His current research activities focus on development of novel electrokinetic preconcentration and separation methods, conception of purpose-made microfluidic capillary electrophoresis instrumentation, magneto-immunoassays and lab-on-droplet. His research is towards sensitive and selective detection of biomarkers in biological matrices and characterisation of nanoparticles and bio-nano entities.
University of Birmingham
Prof. Philip Davies
Philip Davies has over 35 years of academic and industrial research experience. The aim of his current research is to achieve sustainable treatment and utilization of water resources in arid regions. His research areas include: desalination and water re-use, solar-powered cooling using seawater, seawater greenhouse technology, and negative emissions technologies. These areas contribute to the achievement of Sustainable Development Goals.
Philip participates in several international collaborations in regions including North Africa, the Middle East and the Indian sub-continent.

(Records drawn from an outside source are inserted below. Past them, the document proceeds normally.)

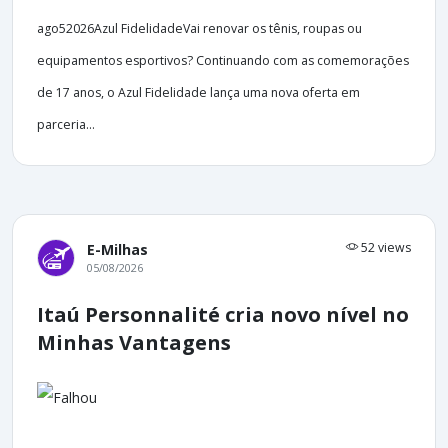
ago52026Azul FidelidadeVai renovar os tênis, roupas ou
equipamentos esportivos? Continuando com as comemorações
de 17 anos, o Azul Fidelidade lança uma nova oferta em
parceria...
52 views
E-Milhas
05/08/2026
Itaú Personnalité cria novo nível no
Minhas Vantagens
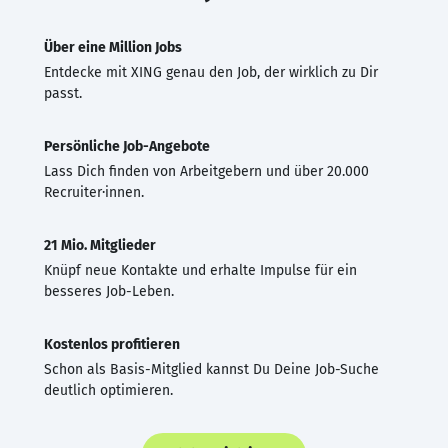
Über eine Million Jobs
Entdecke mit XING genau den Job, der wirklich zu Dir
passt.
Persönliche Job-Angebote
Lass Dich finden von Arbeitgebern und über 20.000
Recruiter·innen.
21 Mio. Mitglieder
Knüpf neue Kontakte und erhalte Impulse für ein
besseres Job-Leben.
Kostenlos profitieren
Schon als Basis-Mitglied kannst Du Deine Job-Suche
deutlich optimieren.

In 2018, his work gained the Green Gown ‘Research with Impact’ Award, for studies that led to the development of cooling and desalination technologies to create seawater greenhouses that are enabling food to be grown sustainably in arid world regions.
He is currently Principal Investigator in eight research projects, including bIo-mimetic and phyto-techNologies DesIgned for low-cost purificAtion and recycling of water, which he is coordinating. For more information on this project, please visit the India-H2O website.
University of Hong Kong
Prof. Jinyao Tang
Current Research in “Study novel Nanorobot and artificial nanomotors”, “Develop new Energy Nanomaterials and Nanodevices”
Awards and Honours in “Outstanding Young Researcher of the University of Hong Kong in 2016/2017”, “Early Career Award 2014-2015, University Grants Committee , Hong Kong”
ESPCI Paris-PSL
Dr Cécile MONTEUX
Interfacial materials, such as foams, emulsions, are composed of many bubbles and drops, stabilized either by surfactants, polymers or colloids. The question we tackle is : « how do molecular interactions and interfacial dynamics in the surfactant layers control the macroscopic properties of foams, emulsions or capsules? ».
We have a special interest in « reactive » systems, whose interfacial dynamics such as adsorption/desorption fluxes can be actively controled by an external parameter.
Examples include photoswitchable surfactants or thermoresponsive colloids. From a fundamental point of view, these reactive systems are molecular tools that enable to study how a tiny modification at the molecular scale has consequences at the mesoscopic and macroscopic scales.
Another topic of interest is the study of interfaces and wetting situations in which mass transfers and/or phase transitions occur, such as solidification by freezing, cross-linking, complexation, evaporation.
These solidification processes lead to local modifications of the interfacial tension or the viscosity at the nanometric scale, which have a huge impact on macroscopic interfacial behaviours.